30 years ago Carlsberg asked us to develop a system for inspecting beer crates.
The breweries wanted two different inspections in order to avoid production stops on the bottling lines, and to ensure that the right crates were used. It was not good if a crate from a competing brewery was allowed to enter the line and eventually come out in the other end with beers in a wrong crate.
On arrival the crates are automatically emptied and washed. The next stage is inspection where a camera looks down in the crate to find stuck bottles or debris. Also the top of the crate is analysed to find broken handles. A second camera identifies the brand name on the side of the crate. Getting wrong crates back to the bottling line is a very Danish problem. Our standard 30 piece plastic crate is used by everyone. Abroad it is very different. The drivers delivering the beer crates to retail will only take their own crates back.
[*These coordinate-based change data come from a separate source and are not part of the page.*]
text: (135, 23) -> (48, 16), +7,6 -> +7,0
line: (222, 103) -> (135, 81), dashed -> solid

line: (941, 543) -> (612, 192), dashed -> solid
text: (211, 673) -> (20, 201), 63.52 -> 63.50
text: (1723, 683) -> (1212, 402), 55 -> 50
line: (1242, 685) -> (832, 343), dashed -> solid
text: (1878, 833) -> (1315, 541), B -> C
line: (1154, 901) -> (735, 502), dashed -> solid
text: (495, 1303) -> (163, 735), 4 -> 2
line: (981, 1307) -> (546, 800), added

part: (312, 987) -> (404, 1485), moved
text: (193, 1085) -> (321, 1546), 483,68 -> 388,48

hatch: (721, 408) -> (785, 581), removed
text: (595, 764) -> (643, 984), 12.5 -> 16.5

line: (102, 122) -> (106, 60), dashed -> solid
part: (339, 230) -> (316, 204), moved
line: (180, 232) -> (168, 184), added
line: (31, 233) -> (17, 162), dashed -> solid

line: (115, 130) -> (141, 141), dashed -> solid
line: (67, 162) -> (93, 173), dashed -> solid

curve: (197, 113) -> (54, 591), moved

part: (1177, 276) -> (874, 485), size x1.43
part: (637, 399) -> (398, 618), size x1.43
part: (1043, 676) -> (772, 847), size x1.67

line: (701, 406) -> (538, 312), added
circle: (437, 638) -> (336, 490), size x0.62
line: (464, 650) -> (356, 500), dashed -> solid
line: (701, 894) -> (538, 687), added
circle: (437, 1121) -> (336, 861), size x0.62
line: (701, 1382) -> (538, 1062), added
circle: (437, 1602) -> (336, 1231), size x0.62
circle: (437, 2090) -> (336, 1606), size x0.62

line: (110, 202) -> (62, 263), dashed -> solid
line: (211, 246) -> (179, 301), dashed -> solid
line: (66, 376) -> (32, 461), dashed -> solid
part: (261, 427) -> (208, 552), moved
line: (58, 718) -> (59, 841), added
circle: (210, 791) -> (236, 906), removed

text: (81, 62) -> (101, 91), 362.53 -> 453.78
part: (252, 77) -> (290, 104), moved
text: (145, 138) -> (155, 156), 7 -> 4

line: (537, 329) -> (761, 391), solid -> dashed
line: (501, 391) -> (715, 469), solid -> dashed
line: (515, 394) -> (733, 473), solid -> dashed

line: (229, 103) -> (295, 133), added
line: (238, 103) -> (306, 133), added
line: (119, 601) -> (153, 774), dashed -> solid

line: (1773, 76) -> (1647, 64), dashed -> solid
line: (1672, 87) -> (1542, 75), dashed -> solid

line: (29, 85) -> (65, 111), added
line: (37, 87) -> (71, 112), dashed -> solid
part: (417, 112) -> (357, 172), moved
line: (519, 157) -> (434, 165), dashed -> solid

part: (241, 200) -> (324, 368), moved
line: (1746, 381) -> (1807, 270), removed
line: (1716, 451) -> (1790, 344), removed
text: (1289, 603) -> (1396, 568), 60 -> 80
Getting wrong crates back to the bottling line is a very Danish problem.
Our attempt to sell the crate inspection in UK and Germany was a total failure.
It took a long time before I realized why. The crate inspection is quite difficult. The main challenges are all the dents and defects that are acceptable, and the small defects that are critical. An aligned but broken handle will only show a minute crack. It can cause severe pain when lifting the crate. If the handle opens and closes again it can take a good bite of your hand.
We delivered more than 20 systems over the years, but today most beers are delivered in cans.
There is not much need for crate inspection these days, but…
It is probably the best beer crate inspection system in the world.